- [Problem description] Give again exactly the lines that run from the start of the records to the line holding "G04 Gerber Fmt", both ends counted. Do not include the pictures.

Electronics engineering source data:
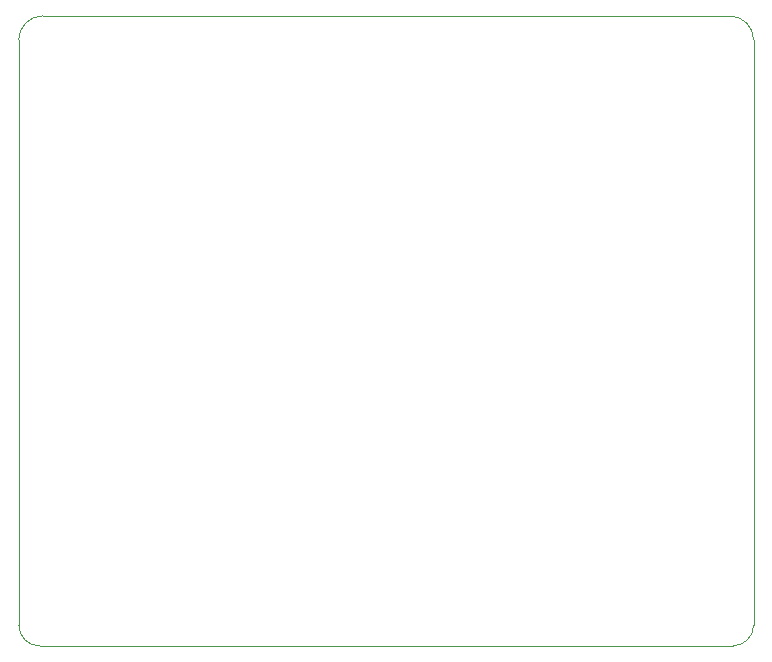
<source format=gm1>
%TF.GenerationSoftware,KiCad,Pcbnew,(5.1.12)-1*%
%TF.CreationDate,2021-12-29T15:11:16-05:00*%
%TF.ProjectId,4keymacropad,346b6579-6d61-4637-926f-7061642e6b69,rev?*%
%TF.SameCoordinates,Original*%
%TF.FileFunction,Profile,NP*%
%FSLAX46Y46*%
G04 Gerber Fmt 4.6, Leading zero omitted, Abs format (unit mm)*
G04 Created by KiCad (PCBNEW (5.1.12)-1) date 2021-12-29 15:11:16*
%MOMM*%
%LPD*%
G01*
G04 APERTURE LIST*
%TA.AperFunction,Profile*%
%ADD10C,0.050000*%
%TD*%
G04 APERTURE END LIST*
D10*
X165608000Y-115570000D02*
G75*
G02*
X163830000Y-117348000I-1778000J0D01*
G01*
X163576000Y-117348000D02*
X163830000Y-117348000D01*
X105156000Y-117348000D02*
G75*
G02*
X103378000Y-115570000I0J1778000D01*
G01*
X103378000Y-66040000D02*
G75*
G02*
X105410000Y-64008000I2032000J0D01*
G01*
X105156000Y-117348000D02*
X163576000Y-117348000D01*
X103378000Y-66040000D02*
X103378000Y-115570000D01*
X163576000Y-64008000D02*
X105410000Y-64008000D01*
X163576000Y-64008000D02*
G75*
G02*
X165608000Y-66040000I0J-2032000D01*
G01*
X165608000Y-115570000D02*
X165608000Y-66040000D01*
M02*

</source>
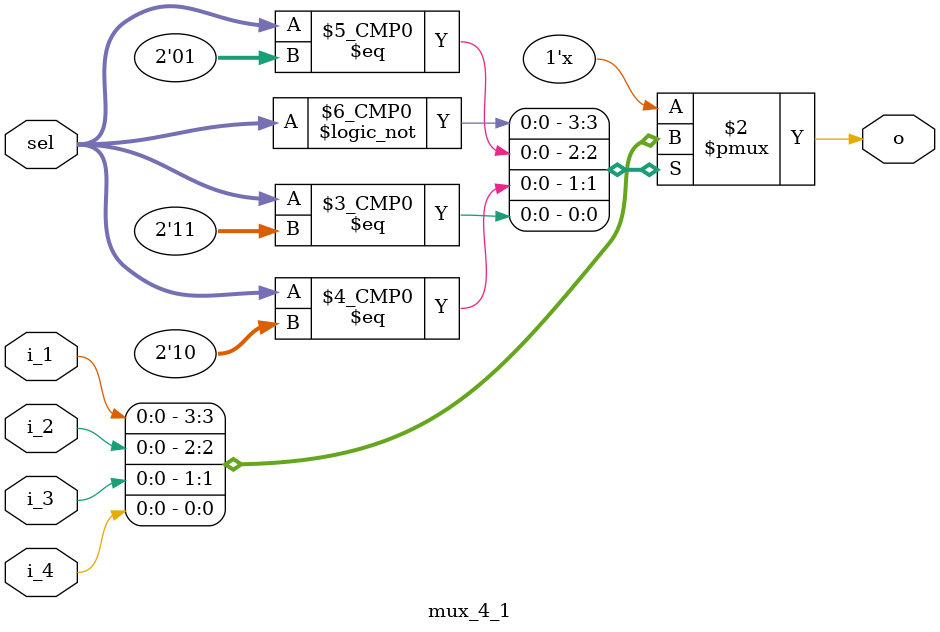
<source format=sv>
module mux_4_1 (
    input i_1, i_2, i_3, i_4,
    input [1:0] sel,
    output logic o
);
    always_comb begin : mux_4_1
        case(sel)
            'b00:
            begin
                o = i_1;
            end
            'b01:
            begin
                o = i_2;
            end
            'b10:
            begin
                o = i_3;
            end
            'b11:
            begin
                o = i_4;
            end
        endcase
    end
endmodule
</source>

- [Solution to the exercise]
<source format=gm1>
%TF.GenerationSoftware,KiCad,Pcbnew,(5.1.12)-1*%
%TF.CreationDate,2021-12-29T15:11:16-05:00*%
%TF.ProjectId,4keymacropad,346b6579-6d61-4637-926f-7061642e6b69,rev?*%
%TF.SameCoordinates,Original*%
%TF.FileFunction,Profile,NP*%
%FSLAX46Y46*%
G04 Gerber Fmt 4.6, Leading zero omitted, Abs format (unit mm)*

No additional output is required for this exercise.